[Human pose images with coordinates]
--*--

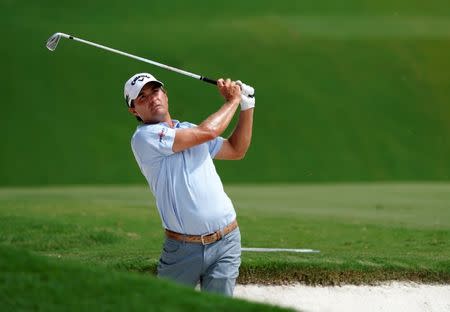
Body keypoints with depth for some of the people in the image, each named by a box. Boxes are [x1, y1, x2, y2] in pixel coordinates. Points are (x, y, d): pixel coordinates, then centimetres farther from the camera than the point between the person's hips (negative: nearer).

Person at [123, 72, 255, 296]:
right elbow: (207, 132, -15)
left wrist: (247, 105, 18)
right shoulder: (144, 137, -10)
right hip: (182, 249, -5)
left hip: (225, 243, 5)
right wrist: (233, 100, 1)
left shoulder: (189, 130, 15)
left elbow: (236, 150, 27)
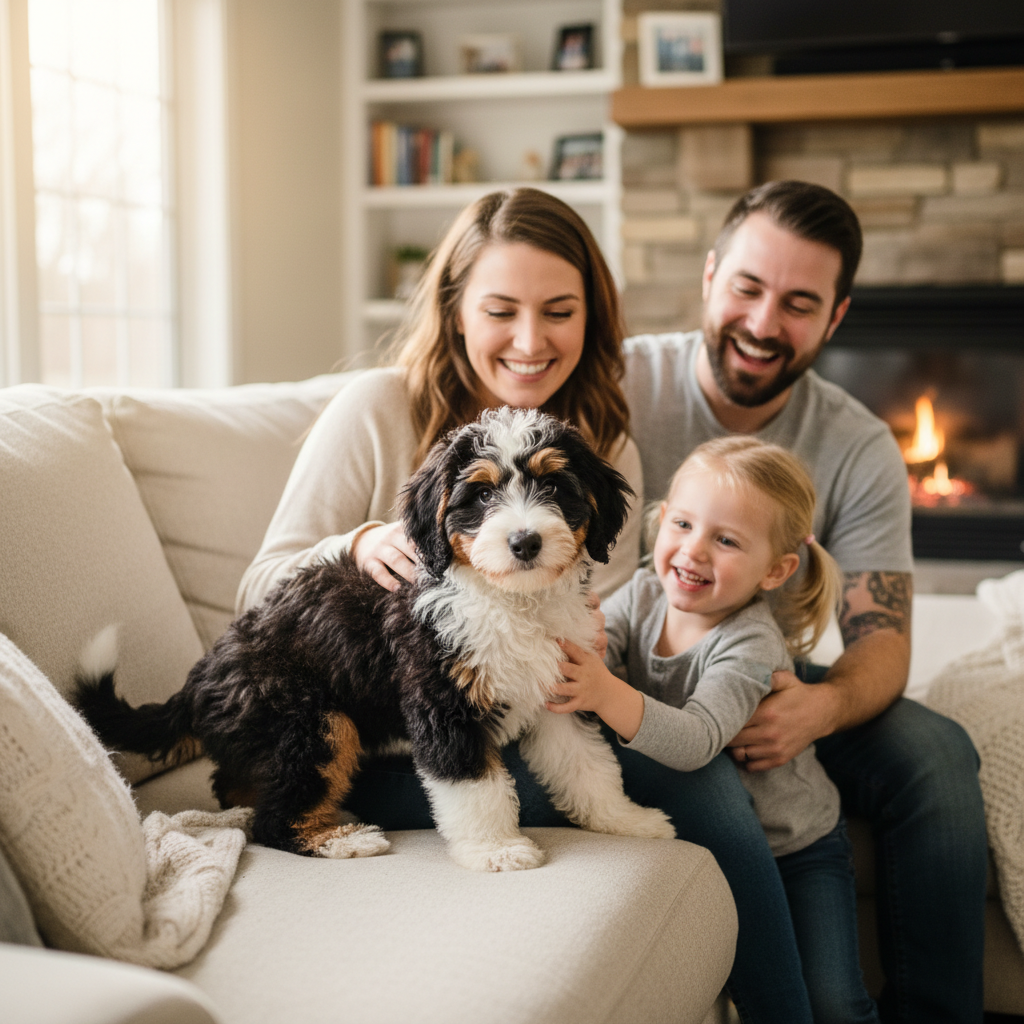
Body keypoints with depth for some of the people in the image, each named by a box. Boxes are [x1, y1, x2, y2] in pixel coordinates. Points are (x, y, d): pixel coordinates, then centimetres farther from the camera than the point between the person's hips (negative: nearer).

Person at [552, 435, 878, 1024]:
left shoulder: (751, 646, -28)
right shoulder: (645, 594, -9)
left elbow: (695, 742, -42)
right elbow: (588, 656, -20)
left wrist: (605, 693, -57)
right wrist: (573, 639, -44)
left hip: (794, 847, -4)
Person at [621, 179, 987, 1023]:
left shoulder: (860, 451, -2)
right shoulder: (618, 386, -11)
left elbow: (883, 639, -8)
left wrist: (821, 706, -32)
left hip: (771, 683, 3)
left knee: (936, 754, -21)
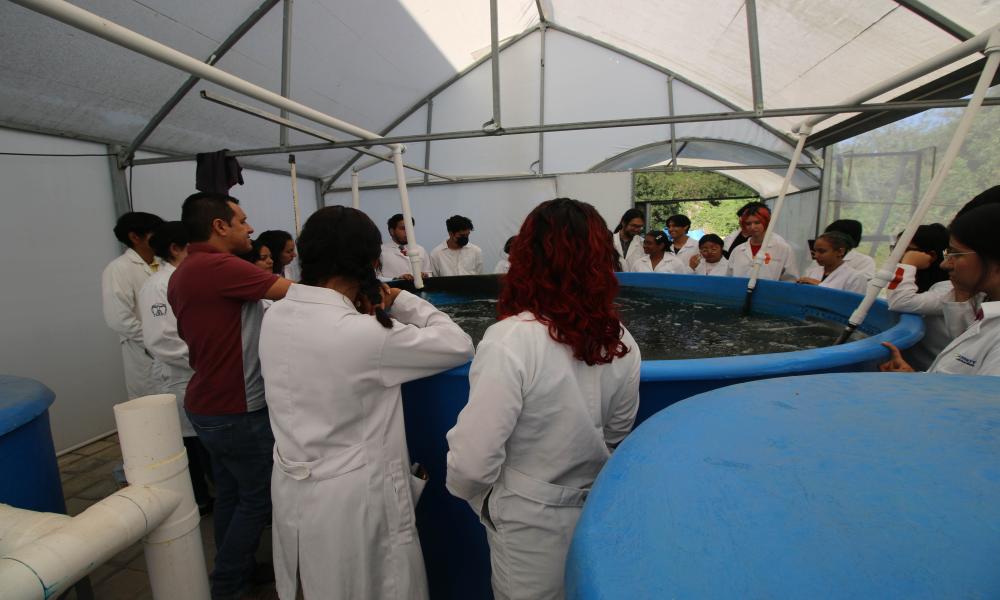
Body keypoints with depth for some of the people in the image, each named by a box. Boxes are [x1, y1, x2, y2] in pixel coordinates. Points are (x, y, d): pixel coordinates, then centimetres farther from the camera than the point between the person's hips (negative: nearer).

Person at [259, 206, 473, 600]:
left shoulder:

--*--

## What is needed
If a line of the records above holds the word "wrist", show it.

## Answer section
left wrist: (247, 105, 18)
right wrist: (233, 100, 1)
left wrist: (605, 693, -57)
right wrist: (573, 639, -44)
left wrist: (821, 706, -32)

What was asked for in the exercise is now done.